Ascophyllan isolated from the brown alga Ascophyllum nodosum is a fucose-containing sulfated polysaccharide, which has similar but distinct characteristic monosaccharide composition and entire chemical structure to fucoidan. In this study, we examined the effects of ascophyllan, fucoidan isolated from A. nodosum (A-fucoidan), and fucoidan from Sigma (S-fucoidan) as a representative fucoidan derived from other source (Fucus vesiculosus) on mouse macrophage cell line RAW264.7 cells. No significant cytotoxic effects of ascophyllan and A-fucoidan on RAW264.7 cells were observed up to 1000 μg/ml, while S-fucoidan showed cytotoxic effect in a concentration-dependent manner. Ascophyllan induced extremely higher level of nitric oxide (NO) production from RAW264.7 cells than those induced by fucoidans over the concentration range tested (0–200 μg/ml). Reverse transcription polymerase chain reaction (RT-PCR) and western blot analysis revealed that expression level of inducible NO synthase (iNOS) in ascophyllan-treated RAW264.7 cells was much higher than the levels detected in the cells treated with fucoidans. Furthermore, the activities of ascophyllan to induce the secretion of tumor necrosis factor-α (TNF-α) and granulocyte colony-stimulating factor (G-CSF) from RAW264.7 cells were also greater than those induced by fucoidans especially at lower concentration range (3.1–50 μg/ml).

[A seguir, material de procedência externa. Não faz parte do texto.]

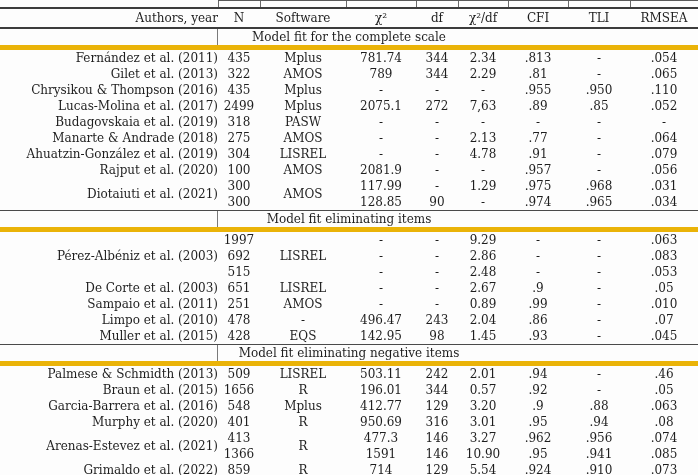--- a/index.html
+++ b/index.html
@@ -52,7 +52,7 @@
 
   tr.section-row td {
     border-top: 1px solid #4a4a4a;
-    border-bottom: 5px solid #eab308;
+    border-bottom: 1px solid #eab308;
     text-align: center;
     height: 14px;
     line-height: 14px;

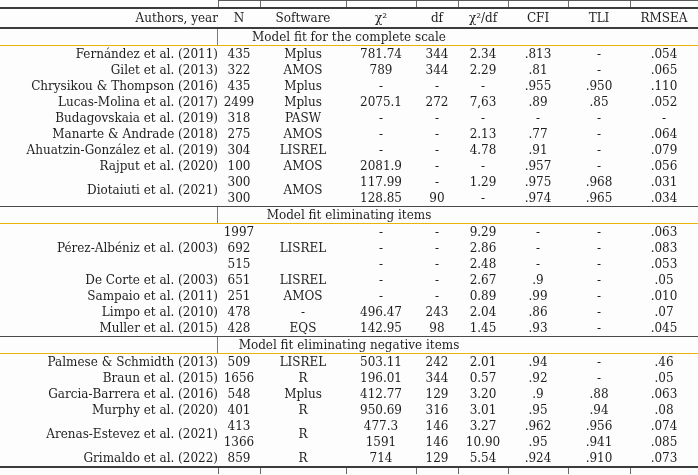--- a/index.html
+++ b/index.html
@@ -79,7 +79,7 @@
     vertical-align: middle;
   }
   tbody td.c-author {
-    text-align: right;
+    text-align: center;
     padding-left: 7px;
   }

The activities of ascophyllan to induce NO and cytokine production in mouse peritoneal macrophages were also stronger than those of fucoidans. Electrophoretic mobility shift assay (EMSA) using infrared dye labeled nuclear factor-kappa B (NF-κB) and AP-1 consensus sequences suggested that ascophyllan can strongly activate these transcription factors. Marked increase in the nuclear translocation of p65, and the phosphorylation and degradation of IκB-α were also observed in ascophyllan-treated RAW264.7 cells. Analysis using mitogen-activated protein (MAP) kinase inhibitors and western blot analysis suggested that c-Jun N-terminal kinase (JNK) and p38 MAP kinase are mainly involved in ascophyllan-induced NO production.